Le buzz est devenu frénétique pour savoir si la répétition par Aristide des mots “maison” et “chez-soi” était une incitation subtile aux électeurs de préférer Manigat à Martelly. (L'emblème électorat de Mme Manigat est une petite maison.) Les discours d'Aristide sont habituellement métaphoriques ; les Haïtiens savent décoder ses propos et les nombreuses expressions créoles qui assaisonnent sa parole. Bien que ses partisans aient dit qu'il était improbable qu'il soutienne un des deux candidats, les partisans de Mme Manigat ont capitalisé sur la rumeur :

@boukman2004: @2012writer #TITID:” Si kèm te ka tounen “KAY” poum retire pèp la anba tant!” Nap vote ti KAY la = #68 #TITID #MANIGAT #HAITI

Aristide a dit : “Si seulement mon coeur pouvait se transformer en “MAISON” pour retirer les gens de sous les tentes !” Nous votons pour la p'tite MAISON = #68 = Manigat.”

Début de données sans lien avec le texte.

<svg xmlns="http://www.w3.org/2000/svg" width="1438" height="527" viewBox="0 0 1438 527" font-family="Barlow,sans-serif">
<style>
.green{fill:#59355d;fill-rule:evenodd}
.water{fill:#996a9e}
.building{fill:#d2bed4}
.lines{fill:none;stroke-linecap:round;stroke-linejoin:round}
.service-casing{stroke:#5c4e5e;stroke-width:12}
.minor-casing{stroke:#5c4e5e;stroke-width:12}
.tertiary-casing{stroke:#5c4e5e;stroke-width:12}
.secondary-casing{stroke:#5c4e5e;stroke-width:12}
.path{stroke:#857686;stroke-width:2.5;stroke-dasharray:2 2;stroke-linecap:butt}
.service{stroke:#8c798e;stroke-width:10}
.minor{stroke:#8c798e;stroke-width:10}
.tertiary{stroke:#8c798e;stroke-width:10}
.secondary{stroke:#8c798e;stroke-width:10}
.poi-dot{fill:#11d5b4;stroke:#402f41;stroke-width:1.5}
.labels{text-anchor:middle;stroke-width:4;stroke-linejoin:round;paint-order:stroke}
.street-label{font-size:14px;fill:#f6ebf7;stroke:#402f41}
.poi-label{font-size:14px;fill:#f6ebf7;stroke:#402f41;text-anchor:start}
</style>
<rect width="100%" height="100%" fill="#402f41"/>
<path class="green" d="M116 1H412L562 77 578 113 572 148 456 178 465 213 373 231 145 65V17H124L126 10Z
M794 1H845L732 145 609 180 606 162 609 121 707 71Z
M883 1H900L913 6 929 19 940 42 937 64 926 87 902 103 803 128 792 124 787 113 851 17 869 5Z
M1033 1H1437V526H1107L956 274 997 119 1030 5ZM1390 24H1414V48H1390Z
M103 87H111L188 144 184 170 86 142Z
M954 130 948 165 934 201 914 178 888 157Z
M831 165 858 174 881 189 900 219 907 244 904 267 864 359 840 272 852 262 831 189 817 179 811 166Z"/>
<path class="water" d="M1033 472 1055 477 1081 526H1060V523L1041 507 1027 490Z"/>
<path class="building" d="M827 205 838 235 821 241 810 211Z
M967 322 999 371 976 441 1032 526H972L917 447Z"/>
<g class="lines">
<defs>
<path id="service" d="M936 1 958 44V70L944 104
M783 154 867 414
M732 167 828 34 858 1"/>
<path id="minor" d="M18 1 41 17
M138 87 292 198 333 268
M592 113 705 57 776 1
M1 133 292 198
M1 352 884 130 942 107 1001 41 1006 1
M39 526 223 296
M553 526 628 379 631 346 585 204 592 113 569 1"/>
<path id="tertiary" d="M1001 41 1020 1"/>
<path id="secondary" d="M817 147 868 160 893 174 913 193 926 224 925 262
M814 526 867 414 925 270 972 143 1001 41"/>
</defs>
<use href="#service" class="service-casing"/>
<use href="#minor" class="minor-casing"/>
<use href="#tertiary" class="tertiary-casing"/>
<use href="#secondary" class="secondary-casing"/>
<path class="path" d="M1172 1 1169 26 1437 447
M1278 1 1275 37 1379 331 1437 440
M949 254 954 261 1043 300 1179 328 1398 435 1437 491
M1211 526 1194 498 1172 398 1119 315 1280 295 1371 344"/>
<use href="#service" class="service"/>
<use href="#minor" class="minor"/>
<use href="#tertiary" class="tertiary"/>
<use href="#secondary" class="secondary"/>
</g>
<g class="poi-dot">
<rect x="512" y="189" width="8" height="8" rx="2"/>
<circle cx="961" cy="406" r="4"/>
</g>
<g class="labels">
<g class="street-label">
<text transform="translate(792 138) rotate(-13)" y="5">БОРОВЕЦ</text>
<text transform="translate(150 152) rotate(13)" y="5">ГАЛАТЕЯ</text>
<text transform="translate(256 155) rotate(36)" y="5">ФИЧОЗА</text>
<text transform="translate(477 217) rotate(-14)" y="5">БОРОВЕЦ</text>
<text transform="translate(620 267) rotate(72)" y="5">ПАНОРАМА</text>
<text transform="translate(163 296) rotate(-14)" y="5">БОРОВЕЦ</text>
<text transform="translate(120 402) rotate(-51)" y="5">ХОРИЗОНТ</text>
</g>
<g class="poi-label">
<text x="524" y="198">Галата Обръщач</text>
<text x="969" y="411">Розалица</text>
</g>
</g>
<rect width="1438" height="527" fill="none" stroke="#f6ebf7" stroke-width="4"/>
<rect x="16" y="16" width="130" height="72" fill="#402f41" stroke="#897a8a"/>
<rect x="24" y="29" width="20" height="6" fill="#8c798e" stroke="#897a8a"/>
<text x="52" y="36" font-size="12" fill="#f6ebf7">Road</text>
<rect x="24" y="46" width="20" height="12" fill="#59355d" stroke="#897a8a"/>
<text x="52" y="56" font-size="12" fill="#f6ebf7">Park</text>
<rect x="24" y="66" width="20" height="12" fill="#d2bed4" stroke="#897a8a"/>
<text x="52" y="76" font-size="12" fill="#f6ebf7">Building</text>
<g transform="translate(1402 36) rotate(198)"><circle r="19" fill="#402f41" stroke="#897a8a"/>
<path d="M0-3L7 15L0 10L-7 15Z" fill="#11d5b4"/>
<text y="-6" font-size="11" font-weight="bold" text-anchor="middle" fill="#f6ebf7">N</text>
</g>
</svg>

Ils ont été accueillis avec scepticisme par les pro-Martelly, qui ont trouvé d'autres façons de chevaucher la vague Aristide :

@ThirdWorldGirl: Depi on moun di kay kounyen an se andose li andose madanm lan?

Depuis quand dire le mot maison c'est soutenir automatiquement Manigat?

@FutureHaiti: RT @etnos: Jean-Bertrand Aristide di “Roz la a la mod” http://twitpic.com/4avk3o #TetKale

Jean-Bertrand Aristide dit “le Rose [la couleur électorale de Martelly] est à la mode.

Les foules, mesure de popularité
Les Tweeteurs et blogeurs ont aussi chicané sur le nombre de personnes venues saluer Aristide à l'aéroport et qui ont rejoint le cortège l'accompagnant chez lui à Tabarre, comptées en milliers par ses partisans et en centaines ou moins par les autres.

Le blog d’Elsie, une Haïtienne vivant en France et qui soutient Aristide, a noté la minoration des chiffres par tout ce qu'elle a trouvé d'articles francophones, faisant état de sa déception devant le silence des médias généraux francophones sur les foules qui accueillaient Aristide.

Est-ce qu'il faut être anglophone et/ou hispanophone pour avoir une information tout court et de plus objective sur Haïti? Est-ce qu'il serait préférable de ne pas savoir lire du tout et de se contenter de regarder des photos – qui disent quand même plus que les “quelques dizaines de curieux.” de Alterpresse ? […] Pourtant son confrère Le Nouvelliste, très loin d'être favorable à Aristide écrit ceçi : ‘Une centaine d'employés de l'aéroport couraient de leur côté en direction de l'avion pour accueillir Jean Bertrand Aristide.’
http://www.lenouvelliste.com/
Seraient-ce les ‘quelques dizaines de curieux’ mentionnés par Alterpresse?

Une explication pourrait-elle résider dans l'opposition de la France au retour d'Aristide, que l'habitant de Haïti @Mediahacker a souligné dans sa revue des câbles de Wikileaks sur la question ?

Cette vidéo, postée par le partisan d'Aristide @gaetantguevara, laisse les internautes juger par eux-mêmes de la taille de la foule :

Depuis son discours de vendredi à l'aéroport, Aristide ne s'est plus adressé aux électeurs haïtien qui avaient à se prononcer hier entre Manigat et Martelly.